In which Fields, does $x^n-x$ have a multiple zero?
Attempt: Let $f(x) = x^n-x = x(x^{n-1}-1)$ and $f'(x) = nx^{n-1}-1$
If $f(x)$ has a multiple zero, then, $f(x)$ and $f'(x)$ have a common factor.
Let $(x-a)$ be a common factor , then $f(a)=f'(a)=0$
Also, there is no multiple zero at $0$ because of the absence of an $x^2$ term in $f(x)$.
I do have an intuition that I might be missing something very basic. However, I am not able to go ahead.

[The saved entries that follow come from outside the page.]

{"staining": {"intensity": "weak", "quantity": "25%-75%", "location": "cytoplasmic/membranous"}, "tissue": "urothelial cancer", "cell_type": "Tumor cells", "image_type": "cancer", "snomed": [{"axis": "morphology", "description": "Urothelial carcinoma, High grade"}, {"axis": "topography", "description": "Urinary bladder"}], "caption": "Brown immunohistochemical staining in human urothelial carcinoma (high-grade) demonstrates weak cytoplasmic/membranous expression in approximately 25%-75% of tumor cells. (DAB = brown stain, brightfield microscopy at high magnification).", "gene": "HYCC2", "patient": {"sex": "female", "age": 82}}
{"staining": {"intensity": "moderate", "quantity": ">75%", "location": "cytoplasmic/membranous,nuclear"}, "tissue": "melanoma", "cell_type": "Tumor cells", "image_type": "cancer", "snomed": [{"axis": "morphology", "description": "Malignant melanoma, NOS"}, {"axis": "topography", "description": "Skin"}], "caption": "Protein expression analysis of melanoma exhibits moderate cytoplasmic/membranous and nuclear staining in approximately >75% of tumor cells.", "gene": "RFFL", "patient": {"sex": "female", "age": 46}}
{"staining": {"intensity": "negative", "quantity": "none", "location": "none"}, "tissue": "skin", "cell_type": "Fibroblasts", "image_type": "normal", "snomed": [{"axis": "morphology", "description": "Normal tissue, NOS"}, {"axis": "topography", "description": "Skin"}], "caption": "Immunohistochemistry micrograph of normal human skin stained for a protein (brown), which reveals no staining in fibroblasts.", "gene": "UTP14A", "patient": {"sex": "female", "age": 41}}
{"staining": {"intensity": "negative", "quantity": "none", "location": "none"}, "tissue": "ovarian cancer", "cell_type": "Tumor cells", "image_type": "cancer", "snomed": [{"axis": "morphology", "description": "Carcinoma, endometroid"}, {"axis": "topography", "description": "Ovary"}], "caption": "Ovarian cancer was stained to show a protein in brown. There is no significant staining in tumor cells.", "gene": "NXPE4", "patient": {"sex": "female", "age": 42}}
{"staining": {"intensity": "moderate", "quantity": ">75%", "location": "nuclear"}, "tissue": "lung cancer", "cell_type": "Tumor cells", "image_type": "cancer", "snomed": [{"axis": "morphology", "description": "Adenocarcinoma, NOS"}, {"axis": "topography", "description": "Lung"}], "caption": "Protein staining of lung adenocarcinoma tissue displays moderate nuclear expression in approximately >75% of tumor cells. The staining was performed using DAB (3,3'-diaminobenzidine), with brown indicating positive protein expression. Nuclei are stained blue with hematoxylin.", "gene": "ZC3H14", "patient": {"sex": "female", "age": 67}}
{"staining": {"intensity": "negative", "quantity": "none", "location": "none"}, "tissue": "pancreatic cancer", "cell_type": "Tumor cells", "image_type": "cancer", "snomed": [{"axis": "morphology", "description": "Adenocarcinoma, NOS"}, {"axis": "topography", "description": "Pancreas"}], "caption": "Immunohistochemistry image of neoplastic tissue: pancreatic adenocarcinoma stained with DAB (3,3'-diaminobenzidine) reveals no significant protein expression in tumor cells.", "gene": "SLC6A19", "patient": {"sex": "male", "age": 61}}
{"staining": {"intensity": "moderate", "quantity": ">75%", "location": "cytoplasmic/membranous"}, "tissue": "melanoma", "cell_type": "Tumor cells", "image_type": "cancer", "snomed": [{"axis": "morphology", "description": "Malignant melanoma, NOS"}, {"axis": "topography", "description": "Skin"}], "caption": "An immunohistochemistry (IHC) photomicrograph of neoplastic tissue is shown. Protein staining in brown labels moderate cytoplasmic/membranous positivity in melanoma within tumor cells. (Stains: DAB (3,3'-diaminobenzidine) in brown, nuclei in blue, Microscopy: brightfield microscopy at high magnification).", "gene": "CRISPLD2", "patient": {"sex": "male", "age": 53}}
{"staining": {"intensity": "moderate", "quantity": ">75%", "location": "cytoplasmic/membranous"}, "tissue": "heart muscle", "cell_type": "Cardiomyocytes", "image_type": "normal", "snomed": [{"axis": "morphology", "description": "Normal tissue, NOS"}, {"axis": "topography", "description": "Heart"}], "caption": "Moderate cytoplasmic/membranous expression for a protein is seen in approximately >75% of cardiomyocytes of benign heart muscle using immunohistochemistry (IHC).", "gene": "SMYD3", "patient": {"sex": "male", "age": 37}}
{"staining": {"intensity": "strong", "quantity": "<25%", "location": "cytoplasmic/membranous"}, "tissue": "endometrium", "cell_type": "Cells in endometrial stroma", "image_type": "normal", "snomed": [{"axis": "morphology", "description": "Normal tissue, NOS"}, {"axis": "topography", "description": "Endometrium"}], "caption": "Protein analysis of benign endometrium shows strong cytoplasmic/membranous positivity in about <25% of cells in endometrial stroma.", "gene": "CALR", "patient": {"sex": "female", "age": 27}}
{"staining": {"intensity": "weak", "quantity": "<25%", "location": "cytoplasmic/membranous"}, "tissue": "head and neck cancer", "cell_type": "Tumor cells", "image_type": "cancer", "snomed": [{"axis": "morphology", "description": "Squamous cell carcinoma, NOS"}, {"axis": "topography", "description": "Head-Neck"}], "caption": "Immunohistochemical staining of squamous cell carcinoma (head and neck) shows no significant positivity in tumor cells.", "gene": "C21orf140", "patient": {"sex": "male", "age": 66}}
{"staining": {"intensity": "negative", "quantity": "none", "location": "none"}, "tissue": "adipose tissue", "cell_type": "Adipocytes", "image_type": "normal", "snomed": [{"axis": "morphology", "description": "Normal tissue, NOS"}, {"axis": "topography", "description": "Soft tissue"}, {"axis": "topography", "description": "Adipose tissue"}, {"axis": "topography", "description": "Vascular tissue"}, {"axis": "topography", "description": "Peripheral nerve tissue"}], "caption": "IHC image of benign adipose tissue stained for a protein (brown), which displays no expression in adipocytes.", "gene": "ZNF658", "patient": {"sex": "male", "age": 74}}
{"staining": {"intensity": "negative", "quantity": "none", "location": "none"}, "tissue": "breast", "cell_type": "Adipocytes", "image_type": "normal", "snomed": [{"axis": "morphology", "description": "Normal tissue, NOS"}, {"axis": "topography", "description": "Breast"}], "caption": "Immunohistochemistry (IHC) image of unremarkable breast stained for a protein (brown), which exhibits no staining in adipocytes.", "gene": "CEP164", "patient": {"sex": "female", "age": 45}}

How do I move ahead? Thank you for your help.
On
A very big hint: you've already shown that $0$ isn't a multiple root. Now, any non-zero common factor of $f(x)$ and $f'(x)$ is also a common factor of $f'(x) = nx^{n-1}-1$ and $g(x) = x^{n-1}-1 = \frac{f(x)}{x}$; this means that it's also a factor of $f'(x)-ng(x)$. You should find that this expression has a particularly simple form...
You are on the right track. Note that if $f(a)=0$ then $a^{n}=a$, which means $a^{n-1}=1$.
Now then $f'(a)=na^{n-1}-1=n-1$. So, $f'(a)=0$ implies $n-1=0$ in your field, which means that the field has characteristic $p$ that divides $n-1$.
For all other fields there is no multiple root.